# Welding cart - done



## reese (Oct 9, 2005)

Now I need to make a heavy extension cord to give me some more distance. Nice to have some floor space available again and all of the cords, leads, etc. not on the floor.


----------



## acoastalbender (Jul 16, 2011)

Nice job ... !


----------



## 348473 (Apr 12, 2017)

Nice cart. By the way a welding cart is never DONE =]


----------



## 348473 (Apr 12, 2017)

Curious that is one of those hobart plasmas with the internal air compressor? Never used one just wondering how was they? Pulled trigger on an eastwood 60 torch. Just curious.. Thanks.


----------



## reese (Oct 9, 2005)

Yes, it is the 110 v unit with internal compressor. I need to play around with plumbing in my own air to see how more PSI/volume changes the cutting.


----------



## goldwingtiny (May 4, 2005)

reese said:


> Yes, it is the 110 v unit with internal compressor. I need to play around with plumbing in my own air to see how more PSI/volume changes the cutting.

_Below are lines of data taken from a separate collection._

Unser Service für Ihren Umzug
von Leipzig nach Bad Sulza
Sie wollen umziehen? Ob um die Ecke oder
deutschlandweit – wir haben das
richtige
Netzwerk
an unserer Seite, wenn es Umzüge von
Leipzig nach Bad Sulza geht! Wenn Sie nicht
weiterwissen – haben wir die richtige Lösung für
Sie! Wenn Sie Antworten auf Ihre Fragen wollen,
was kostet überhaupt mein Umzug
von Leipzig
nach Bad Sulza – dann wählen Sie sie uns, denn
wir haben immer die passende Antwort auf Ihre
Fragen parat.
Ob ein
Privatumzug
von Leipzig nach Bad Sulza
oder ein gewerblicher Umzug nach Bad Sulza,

Are you saying it needs more PSI or you're just trying to improve it?


----------



## coup de grace (Aug 7, 2010)

Yes sir, nice work.


----------



## reese (Oct 9, 2005)

hurricane matt said:


> Curious that is one of those hobart plasmas with the internal air compressor? Never used one just wondering how was they? Pulled trigger on an eastwood 60 torch. Just curious.. Thanks.

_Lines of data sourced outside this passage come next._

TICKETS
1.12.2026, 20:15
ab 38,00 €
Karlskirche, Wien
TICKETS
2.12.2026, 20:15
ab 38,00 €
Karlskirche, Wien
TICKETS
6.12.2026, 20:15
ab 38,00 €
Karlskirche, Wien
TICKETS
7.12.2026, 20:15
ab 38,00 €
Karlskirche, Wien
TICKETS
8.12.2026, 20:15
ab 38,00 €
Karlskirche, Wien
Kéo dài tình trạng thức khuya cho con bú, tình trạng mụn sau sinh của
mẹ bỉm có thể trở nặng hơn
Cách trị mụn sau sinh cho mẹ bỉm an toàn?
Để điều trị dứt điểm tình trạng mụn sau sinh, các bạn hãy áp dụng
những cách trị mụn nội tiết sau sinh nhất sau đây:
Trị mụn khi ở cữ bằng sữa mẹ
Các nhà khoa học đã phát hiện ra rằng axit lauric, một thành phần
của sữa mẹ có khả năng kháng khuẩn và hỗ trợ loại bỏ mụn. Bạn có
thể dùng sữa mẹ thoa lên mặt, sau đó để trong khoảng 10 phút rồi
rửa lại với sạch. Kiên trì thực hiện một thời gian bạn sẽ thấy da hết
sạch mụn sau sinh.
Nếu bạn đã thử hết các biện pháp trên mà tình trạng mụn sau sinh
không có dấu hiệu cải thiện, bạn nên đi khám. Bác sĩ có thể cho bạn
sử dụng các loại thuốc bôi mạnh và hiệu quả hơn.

It works good but I think I may be upgrading to a 220 v version to be able to cut thicker material. Looking at making the switch from 110 to 220 on my Mig also now that I have an actual shop o work in...



goldwingtiny said:


> Are you saying it needs more PSI or you're just trying to improve it?

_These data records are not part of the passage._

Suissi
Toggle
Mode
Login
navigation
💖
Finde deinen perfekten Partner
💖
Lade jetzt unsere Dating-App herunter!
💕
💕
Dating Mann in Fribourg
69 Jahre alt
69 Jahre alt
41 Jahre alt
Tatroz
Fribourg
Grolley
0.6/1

I did a little reading the other day, PSI "may" make a little difference but not in thickness, hence my above reply to Matt. Cutting 3/16" ish is slow with this 110 version. Slag knocks off a lot easier than Ox/Ac torch slag.


----------



## TwoKewl'er (Oct 10, 2017)

Nice ......and good color choice for those red machines...looks like Miller Blue

on the plasma make sure you have a good filter installed,,,,they don't like moisture

An you can get an extension cord from most welding supplies ....should be a part # 8325 or 8350.......8/3 25' or 50'

Carry on


----------



## 348473 (Apr 12, 2017)

I would highly suggest a hypertherm 30xp-40xp. I had a 40 that got ripped off when my house was looted and going to replace. They are worth every penny! And alot of pennies too but buy once cry once , or in my case ...twice!


----------



## goldwingtiny (May 4, 2005)

I did a little reading the other day, PSI "may" make a little difference but not in thickness, hence my above reply to Matt. Cutting 3/16" ish is slow with this 110 version. Slag knocks off a lot easier than Ox/Ac torch slag.[/QUOTE


Ok. Thanks for the info. B-T-W Good job on the cart.


----------



## 348473 (Apr 12, 2017)

Returned the Eastwood getting my 45xp. Eastwood is ok but similar feeling to using your buddies rod when yours breaks out on the water. Hard to go back to mediocre stuff after having good quality gear.


----------



## reese (Oct 9, 2005)

goldwingtiny said:


> I did a little reading the other day, PSI "may" make a little difference but not in thickness, hence my above reply to Matt. Cutting 3/16" ish is slow with this 110 version. Slag knocks off a lot easier than Ox/Ac torch slag.[/QUOTE
> 
> Ok. Thanks for the info. B-T-W Good job on the cart.


One thing I have yet to really try out is that it seems that grounding is really important on these plasma cutters. I still want to do a test to see if I can get to the 1/4" capacity with a really good clean ground. Others say they are doing it.


----------



## 348473 (Apr 12, 2017)

Hypertherm 45xp and don't look back. 1/2 like butter and severance 1"


----------



## TwoKewl'er (Oct 10, 2017)

hurricane matt said:


> *Hypertherm *45xp and don't look back. 1/2 like butter and severance 1"


Best in the biz.......an if you ever decide to run a burn table an use a computer the high frequency want effect it like lesser mfg....

Carry on


----------



## BullyARed (Jun 19, 2010)

Very nice job!


----------